Of all the stories in the collection, I connected with "Saving a Bird" the most, particularly when Colin, a younger, less successful man, realizes that his long relationship with the older and much more successful Michael isn't exactly what he wants because he's never really wanted something. Colin's discovery that he has chosen comfort over what he wanted, and what he's lost because of it, is profoundly moving: "So much had gotten away from him in his life, and now that he knew what he wanted—maybe for the first time—he wondered how he could have lived without truly wanting something for so long." But the realization that there is a problem does not fix something. Whether Colin—or we—have the strength to move on from that comfort after such a realization is a question Jeffra wisely leaves us to answer ourselves.

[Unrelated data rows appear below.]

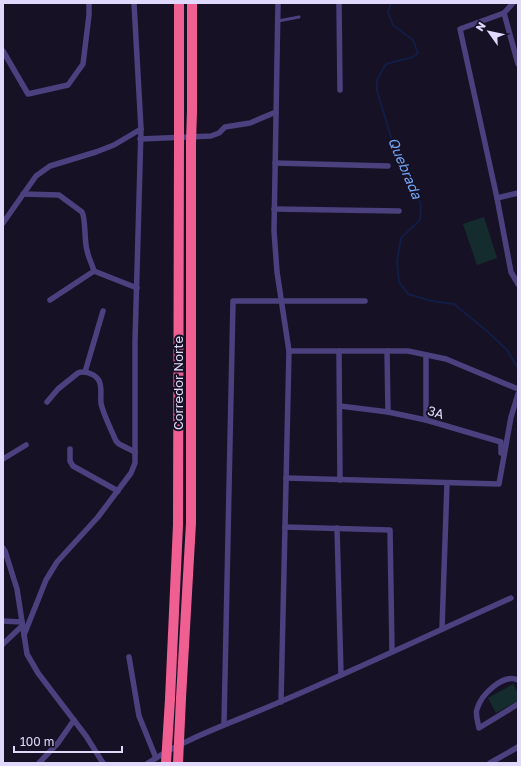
<svg xmlns="http://www.w3.org/2000/svg" width="521" height="766" viewBox="0 0 521 766" font-family="'Golos Text',sans-serif">
<style>
.green{fill:#152c2e}
.lines{fill:none;stroke-linecap:round;stroke-linejoin:round}
.stream{stroke:#111d44;stroke-width:2}
.service{stroke:#4b417f;stroke-width:3}
.minor{stroke:#4b417f;stroke-width:5.5}
.motorway{stroke:#f05f91;stroke-width:10}
.motorway-bridge{stroke:#f05f91;stroke-width:10}
.labels{text-anchor:middle;stroke-width:4;stroke-linejoin:round;paint-order:stroke}
.street-label{font-size:13px;fill:#e1d9fb;stroke:#171125}
.water-label{font-size:14px;font-style:italic;fill:#70a5f2;stroke:#171125}
</style>
<rect width="100%" height="100%" fill="#171125"/>
<g class="green">
<path d="M 484,217 L 497,258 L 477,265 L 463,224 Z"/>
<path d="M 513,684 L 518,693 L 518,701 L 496,713 L 488,698 Z"/>
</g>
<g class="lines">
<path class="stream" d="M 391,3 L 388,12 L 393,25 L 413,40 L 418,53 L 413,57 L 386,64 L 377,80 L 377,91 L 391,137 L 410,177 L 421,205 L 420,220 L 401,238 L 397,261 L 399,282 L 408,294 L 432,301 L 454,304 L 488,332 L 507,350 L 518,368"/>
<path class="service" d="M 278,21 L 299,17"/>
<g class="minor">
<path d="M 278,3 L 274,231 L 277,272 L 289,351 L 281,702"/>
<path d="M 339,3 L 340,90"/>
<path d="M 513,3 L 504,13 L 460,29 L 497,198 L 511,272 L 518,284"/>
<path d="M 504,13 L 518,64"/>
<path d="M 3,51 L 28,94 L 68,85 L 83,64 L 89,15 L 89,3"/>
<path d="M 140,139 L 211,136 L 219,133 L 225,127 L 250,123 L 276,112"/>
<path d="M 275,163 L 388,166"/>
<path d="M 23,194 L 59,195 L 82,212 C 86,219 84,241 87,250 C 88,257 92,264 94,271"/>
<path d="M 497,198 L 518,193"/>
<path d="M 274,209 L 399,211"/>
<path d="M 3,223 L 36,176 L 50,166 L 96,152 L 114,145 L 141,129"/>
<path d="M 50,300 L 94,271 L 137,288"/>
<path d="M 289,351 L 408,351 L 446,359 L 518,389"/>
<path d="M 339,351 L 340,480"/>
<path d="M 387,351 L 388,412"/>
<path d="M 85,372 L 103,311"/>
<path d="M 47,402 L 58,389 L 78,373 C 84,370 94,374 98,379 C 103,385 100,396 101,403 C 103,414 112,431 116,441 L 119,444 L 135,452"/>
<path d="M 340,406 L 388,412 L 426,420 L 501,442 L 501,453"/>
<path d="M 426,420 L 426,355"/>
<path d="M 70,449 L 70,461 L 73,466 L 118,491"/>
<path d="M 3,459 L 26,445"/>
<path d="M 286,478 L 499,484 L 511,417 L 518,394"/>
<path d="M 285,527 L 390,530 L 392,651"/>
<path d="M 337,528 L 341,675"/>
<path d="M 3,548 L 5,551 L 17,589 L 27,654 L 38,673 L 86,736 L 103,763"/>
<path d="M 3,621 L 22,622"/>
<path d="M 442,629 L 447,483"/>
<path d="M 24,635 L 46,580 L 57,562 L 98,517 L 131,473 L 135,463 L 135,342 L 141,129 L 134,3"/>
<path d="M 3,644 L 22,626"/>
<path d="M 129,657 L 139,716 L 156,758"/>
<path d="M 518,680 C 503,673 481,695 477,709 C 475,715 478,722 479,728 L 518,704"/>
<path d="M 224,724 L 233,301 L 365,301"/>
<path d="M 39,763 L 58,743 L 74,720"/>
<path d="M 148,763 C 189,736 237,721 282,701 C 359,668 435,632 511,598"/>
<path d="M 490,763 L 518,747"/>
</g>
<g class="motorway">
<path d="M 192,3 L 192,111"/>
<path d="M 179,114 L 179,3"/>
<path d="M 181,698 L 191,523 L 191,143"/>
<path d="M 170,699 L 178,525 L 179,143"/>
</g>
<g class="motorway-bridge">
<path d="M 179,143 L 179,114"/>
<path d="M 191,143 L 192,111"/>
<path d="M 166,763 L 170,699"/>
<path d="M 178,763 L 181,698"/>
</g>
</g>
<g class="labels">
<g class="street-label">
<text transform="translate(178 383) rotate(-90)" y="5">Corredor Norte</text>
<text transform="translate(436 412) rotate(16)" y="5">3A</text>
</g>
<g class="water-label">
<text transform="translate(405 168) rotate(67)" y="5">Quebrada</text>
</g>
</g>
<rect width="521" height="766" fill="none" stroke="#e1d9fb" stroke-width="8"/>
<g transform="translate(489 32) rotate(303)" stroke="#171125" stroke-width="3" paint-order="stroke">
<path d="M0-3L7 15L0 10L-7 15Z" fill="#e1d9fb"/>
<text y="-6" font-size="11" font-weight="bold" text-anchor="middle" fill="#e1d9fb">N</text>
</g>
<path d="M14 746v6h108v-6" fill="none" stroke="#e1d9fb" stroke-width="2"/>
<text x="20" y="746" font-size="12" fill="#e1d9fb" stroke="#171125" stroke-width="3" paint-order="stroke">100 m</text>
</svg>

If those stories are about the breaking of illusions, the final story, titled "Afterwards: The Story of Every Living Thing," feels like acceptance, a realization that everything is decaying, dying, will fail, has failed. That everything is a piece of everything else. By the end, the narrator and friends are sitting on a pier, "nibbling our Dippin' Dots—nibbling renegade flakes of skin, sea water, salt, early morning sneezes, fingernail crud, snot, rust, cat hair, dog dander, fly eggs, cum, sweat, pus, shit, fish, ick, toe jam, rotten meat, fungus." And he realizes, despite all this, despite all of it—the violence, the flaws, the disgusting mishmash of everything—it is good. And that is enough.
That realization applies to The Violence Almanac as a whole. It is not a flawless work. But it is moving, thought-provoking, honest, and strong enough that even its faults have merits and are worth experiencing. Kind of like a cup of Dippin' Dots on a pier, even when you know everything you're really eating.